Decker, Terry D. TerryD at Health.State.OK.US
Wed Apr 9 12:01:08 PDT 2003


Up to the point the buccaneers took a galleon of 500 men with two long
boats, it was a pretty marginal life.  They hunted wild cattle on the
islands and smoked the meat, cut logwood and harvested the heartwood for
dye, sold the meat and dyestuff at various ports, drank themselves silly
then cast off and wandered through the islands in long boats plying their
trade.

You're probably more interested in them after they found piracy and
privateering provided better returns for about the same risk.  By then, they
had given up the barbecuer's trade, but kept the name.

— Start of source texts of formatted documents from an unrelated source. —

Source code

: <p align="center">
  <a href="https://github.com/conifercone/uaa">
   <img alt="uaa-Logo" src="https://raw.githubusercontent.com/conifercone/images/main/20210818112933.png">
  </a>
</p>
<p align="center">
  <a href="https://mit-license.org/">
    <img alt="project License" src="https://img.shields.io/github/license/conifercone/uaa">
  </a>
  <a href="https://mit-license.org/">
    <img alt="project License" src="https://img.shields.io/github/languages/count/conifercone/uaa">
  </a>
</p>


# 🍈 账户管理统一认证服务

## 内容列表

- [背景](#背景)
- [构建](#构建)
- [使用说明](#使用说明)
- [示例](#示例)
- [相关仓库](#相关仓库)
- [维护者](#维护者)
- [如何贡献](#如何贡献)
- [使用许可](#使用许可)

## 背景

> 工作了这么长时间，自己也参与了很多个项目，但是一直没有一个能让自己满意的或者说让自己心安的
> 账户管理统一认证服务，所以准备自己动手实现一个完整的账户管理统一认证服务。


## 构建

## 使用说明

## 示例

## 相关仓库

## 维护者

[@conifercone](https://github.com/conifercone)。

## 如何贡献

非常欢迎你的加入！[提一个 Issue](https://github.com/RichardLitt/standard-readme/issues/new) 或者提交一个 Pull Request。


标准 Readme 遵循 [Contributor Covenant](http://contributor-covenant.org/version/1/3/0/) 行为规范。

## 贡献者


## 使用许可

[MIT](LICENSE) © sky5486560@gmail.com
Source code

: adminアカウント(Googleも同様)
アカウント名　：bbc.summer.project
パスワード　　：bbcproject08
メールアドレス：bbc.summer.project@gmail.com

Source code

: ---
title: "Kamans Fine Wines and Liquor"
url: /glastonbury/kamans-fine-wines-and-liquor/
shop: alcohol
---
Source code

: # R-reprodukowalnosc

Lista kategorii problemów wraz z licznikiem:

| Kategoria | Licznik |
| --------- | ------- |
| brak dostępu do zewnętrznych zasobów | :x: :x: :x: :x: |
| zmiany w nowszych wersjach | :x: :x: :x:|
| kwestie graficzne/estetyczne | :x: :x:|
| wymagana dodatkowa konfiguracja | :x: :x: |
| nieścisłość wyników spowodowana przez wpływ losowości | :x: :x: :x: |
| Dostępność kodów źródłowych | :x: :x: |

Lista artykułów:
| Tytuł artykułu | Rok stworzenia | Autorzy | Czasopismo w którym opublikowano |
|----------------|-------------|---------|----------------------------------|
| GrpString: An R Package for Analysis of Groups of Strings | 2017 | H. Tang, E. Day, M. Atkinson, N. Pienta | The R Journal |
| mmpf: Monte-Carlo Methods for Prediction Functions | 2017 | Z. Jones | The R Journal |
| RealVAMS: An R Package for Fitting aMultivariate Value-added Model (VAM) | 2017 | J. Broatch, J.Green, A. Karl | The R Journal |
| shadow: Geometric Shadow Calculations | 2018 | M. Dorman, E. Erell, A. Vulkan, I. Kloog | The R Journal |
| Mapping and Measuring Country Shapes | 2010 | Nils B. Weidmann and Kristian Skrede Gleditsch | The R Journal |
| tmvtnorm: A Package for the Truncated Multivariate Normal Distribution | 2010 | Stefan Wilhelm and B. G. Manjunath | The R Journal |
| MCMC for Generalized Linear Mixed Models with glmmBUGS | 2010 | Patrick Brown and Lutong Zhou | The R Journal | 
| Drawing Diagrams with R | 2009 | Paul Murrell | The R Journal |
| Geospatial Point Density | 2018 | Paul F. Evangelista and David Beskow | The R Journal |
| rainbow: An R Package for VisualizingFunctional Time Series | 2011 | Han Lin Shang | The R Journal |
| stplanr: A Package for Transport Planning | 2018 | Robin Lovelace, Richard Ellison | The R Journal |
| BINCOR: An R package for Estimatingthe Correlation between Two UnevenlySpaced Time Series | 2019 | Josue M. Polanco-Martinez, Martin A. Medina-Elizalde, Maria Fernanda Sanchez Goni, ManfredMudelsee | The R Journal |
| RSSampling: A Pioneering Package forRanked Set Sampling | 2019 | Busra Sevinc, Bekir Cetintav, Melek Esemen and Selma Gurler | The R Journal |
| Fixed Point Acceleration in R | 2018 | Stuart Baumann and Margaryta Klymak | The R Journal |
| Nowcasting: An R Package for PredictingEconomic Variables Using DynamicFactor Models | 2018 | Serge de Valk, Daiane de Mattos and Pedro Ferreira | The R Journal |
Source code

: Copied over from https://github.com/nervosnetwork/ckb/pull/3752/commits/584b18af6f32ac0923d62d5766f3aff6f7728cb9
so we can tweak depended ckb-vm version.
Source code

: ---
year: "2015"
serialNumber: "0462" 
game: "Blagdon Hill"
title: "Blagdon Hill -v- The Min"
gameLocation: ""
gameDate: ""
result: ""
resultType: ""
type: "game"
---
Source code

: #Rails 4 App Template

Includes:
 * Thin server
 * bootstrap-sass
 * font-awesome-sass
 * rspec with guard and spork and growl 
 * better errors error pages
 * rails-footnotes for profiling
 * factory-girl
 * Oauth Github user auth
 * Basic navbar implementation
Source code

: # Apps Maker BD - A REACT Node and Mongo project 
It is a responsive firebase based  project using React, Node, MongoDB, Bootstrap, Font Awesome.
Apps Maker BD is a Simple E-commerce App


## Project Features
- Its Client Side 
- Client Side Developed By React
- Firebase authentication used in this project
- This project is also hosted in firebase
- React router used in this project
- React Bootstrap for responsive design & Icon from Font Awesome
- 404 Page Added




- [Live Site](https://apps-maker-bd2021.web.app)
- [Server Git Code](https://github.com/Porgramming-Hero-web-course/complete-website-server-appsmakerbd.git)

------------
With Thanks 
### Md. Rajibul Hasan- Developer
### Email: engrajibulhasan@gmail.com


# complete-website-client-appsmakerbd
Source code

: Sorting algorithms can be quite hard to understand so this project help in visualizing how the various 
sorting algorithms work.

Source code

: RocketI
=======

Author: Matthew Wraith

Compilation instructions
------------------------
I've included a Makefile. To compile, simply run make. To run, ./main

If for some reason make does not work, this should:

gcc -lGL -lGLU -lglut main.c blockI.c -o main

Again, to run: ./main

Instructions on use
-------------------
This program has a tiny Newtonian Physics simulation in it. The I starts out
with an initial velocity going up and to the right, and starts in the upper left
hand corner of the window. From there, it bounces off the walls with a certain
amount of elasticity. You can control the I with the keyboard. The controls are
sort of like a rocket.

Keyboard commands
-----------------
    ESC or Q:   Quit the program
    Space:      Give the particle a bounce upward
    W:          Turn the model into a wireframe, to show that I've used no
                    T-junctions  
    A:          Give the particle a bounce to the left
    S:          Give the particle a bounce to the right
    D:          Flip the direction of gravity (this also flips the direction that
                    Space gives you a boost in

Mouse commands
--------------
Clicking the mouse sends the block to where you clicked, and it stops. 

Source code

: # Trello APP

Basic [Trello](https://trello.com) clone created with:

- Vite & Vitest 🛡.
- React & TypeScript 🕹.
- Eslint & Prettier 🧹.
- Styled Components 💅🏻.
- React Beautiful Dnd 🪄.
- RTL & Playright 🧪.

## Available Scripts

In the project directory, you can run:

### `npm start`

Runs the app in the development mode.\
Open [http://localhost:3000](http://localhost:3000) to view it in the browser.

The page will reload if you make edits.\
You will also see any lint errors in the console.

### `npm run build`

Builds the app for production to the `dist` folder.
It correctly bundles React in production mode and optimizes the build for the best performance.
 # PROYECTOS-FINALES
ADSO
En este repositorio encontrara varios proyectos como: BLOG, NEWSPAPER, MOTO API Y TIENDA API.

Of course the whole scene is outside of the SCA' s time frame, but I've run
both an OOP Spanish Main pirate event and a period Mediterannean pirate
event.  I also keep trying to get a friend who keeps Mongolian and Chinese
personas to put on a Chinese pirate event.  If I do another, I'll probably
try for a Cornish Elizabethean pirate event.  Arghhh.

Bear

> Oh I really must forward this info to some of my friends who
> are into Pirate
> stuff!
>
> Yo ho, a barbecuers life for me!
>
> Selene Colfox
>
> Terry Decker wrote:
>
> > You might also want to check out the French for "boucan" or
> barbecue rack.
> > I believe you will find the 1661 English reference is about
> "buccaneers"
> > (from the French "boucanier" or barbecuer).  The buccaneers
> were originally
> > a marginal bunch of escaped slaves and malcontents of many
> nations who made
> > a living from smoking meat and logging.  The Spanish
> decided to make war on
> > them and they, in return, made war on the Spanish by
> becoming pirates.
> >
> > In English, the use of buccaneer for pirate dates from about 1690.